Cuisines

Publié le 25.06.2015

Cher journal,

Je me retrouvais libre de toutes entraves ce midi et décidais d’aller déjeuner tout seul, l’esprit léger. J’entrais, la tête occupée à d’autres choses, dans un restaurant choisi au hasard et, sans regarder autour de moi, je m’assis à la première table disponible que je trouvais. Je venais de recevoir ma commande lorsqu’un homme vint s’asseoir à la chaise installée en face de la mienne. Je levais les yeux brièvement, découvrant un visage gonflé comme la poche d’une cornemuse. “Qu’est-ce que vous mangez de bon ?”, me demanda-t-il en grondant un peu. Question à laquelle il s’empressa de répondre lui-même après avoir scruté le contenu de mon assiette. “Ah vous avez raison, elles sont excellentes.” Se penchant légèrement vers moi, et, comme s’il me faisait une confidence, il ajouta : “Voyez-vous, je suis le propriétaire de cet établissement.” Je prétextais de ma bouche pleine pour ne pas répondre.
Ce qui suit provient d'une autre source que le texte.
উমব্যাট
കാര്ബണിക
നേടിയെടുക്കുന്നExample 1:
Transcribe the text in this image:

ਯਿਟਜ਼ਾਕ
Après avoir fait bourdonné ses lèvres un instant, il déplia un journal sorti de l’intérieur de son manteau. Mais il avait à peine eu le temps d’examiner le début d’un gros titre que, froissant le papier pour laisser à nouveau apparaître son étrange faciès, il décida de reprendre son monologue. “Vous savez, vous avez bien de la chance. J’aurais beaucoup aimé être le client de mon restaurant.” J’agitais la tête d’un air conciliant. “Quand j’étais jeune, je sortais beaucoup. Je ne faisais pas la cuisine, j’avais horreur de ça. Alors, naturellement, je déjeunais très souvent au restaurant. Mais il n’y avait pas de restaurants comme le mien.” En tapotant un gros doigt sur la table, il ajouta l’air entendu : “C’est une politique, vous comprenez”. Comme l’impolitesse de mon silence commençait à me gêner, je proposais en guise de modeste relance une question des plus simples : “Politique ?”

“Mais oui, politique, parfaitement. Chacun est ici comme chez soi, ce n’est pas la cantine.” Et, ayant dit cela, tandis qu’il chiffonait définitivement son journal en le remettant dans sa poche, il s’empara d’une fourchette qui traînait sur la table voisine, et piocha dans l’accompagnement de mon plat. La bouche encore pleine d’une pomme de terre, il acheva : “Non, vraiment, c’est important que je le dise, je suis très content de ce que j’ai construit ici.” Je ne pus malheureusement pas profiter du long silence qui suivit. Les bajoues arrondies de l’homme me donnaient l’impression qu’il n’avait pas encore vidé tout son sac, et qu’il avait bien des choses à me dire, mais qu’il attendait de moi que j’ai l’élégance de l’y inviter. Malheureusement, je ne savais pas comment faire rebondir cette conversation. Finalement, après m’être essuyé avec ma serviette, je m’aventurais : “Alors comme ça, vous n’aimez pas faire la cuisine ?”

Il ne me donna pas tout de suite de réponse. D’abord, il fit un petit geste poussant sa tête en arrière; puis, il écarquilla un instant les yeux; enfin, il commença, sur le coin de sa bouche, un petit sourire amusé, qu’il finit par interrompre en me fournissant enfin sa réplique : “Vous savez, au fond, nous sommes tous un peu cuisiniers dans l’âme. Simplement, certains aiment ça, d’autres non. C’est la vie.” Et, prenant mon assiette et allant la poser sur le comptoir, il ajouta : “C’est à prendre ou à laisser”.